Wednesday, 21 September 2011

The Valens Aqueduct...

...must have dominated a large part of medieval Constantinople, it's still impressive today and it's hard to believe how old it is.  (Emperor Valens built it in the late 4th century AD!)    The Valens Aqueduct brought fresh water into the heart of the City and piped water into many of the palaces and fountains.

This is how the Valens Aqueduct looked when we went on our research trip to Istanbul in the early spring of 2009.

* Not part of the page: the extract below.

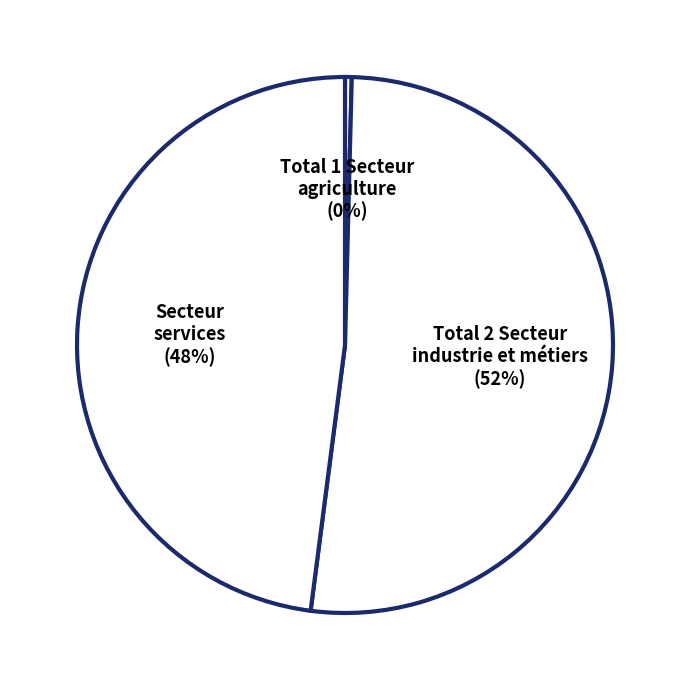

Rank the categories by value from lowest to highest.

Total 1 Secteur
agriculture, Secteur
services, Total 2 Secteur
industrie et métiers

According to my guide book, the Valens Aqueduct brought water from the Belgrade forest and mountains over 125 miles away.  You can see how imposing it still is.   In medieval times, it must have dominated a large part of the City, towering over the nearby houses and tenements.  This wikipedia map of Medieval Constantinople (now Istanbul)  shows the aqueduct as a blue line that runs across from the Fourth Hill to the Third Hill. *** (Like Rome, Constantinople/Istanbul has seven hills)   I do love maps!  They are enormously helpful when it comes to visualising the past.

But nothing beats actually seeing a place.  I am not sure whether the cistern this aqueduct fed into would have resembled the Basilica Cistern, but seeing the Basilica Cistern and the Aqueduct did inspire a couple of important scenes in the Palace Brides trilogy.

*** (Permission to use the map is granted on Wikepedia. Topographical map of Constantinople during the Byzantine period. Main map source: R. Janin, Constantinople Byzantine. Developpement urbain et repertoire topographique. Road network and some other details based on Dumbarton Oaks Papers 54; data on many churches, especially unidentified ones, taken from the University of New York's The Byzantine Churches of Istanbul project. Other published maps and accounts of the city have been used for corroboration.)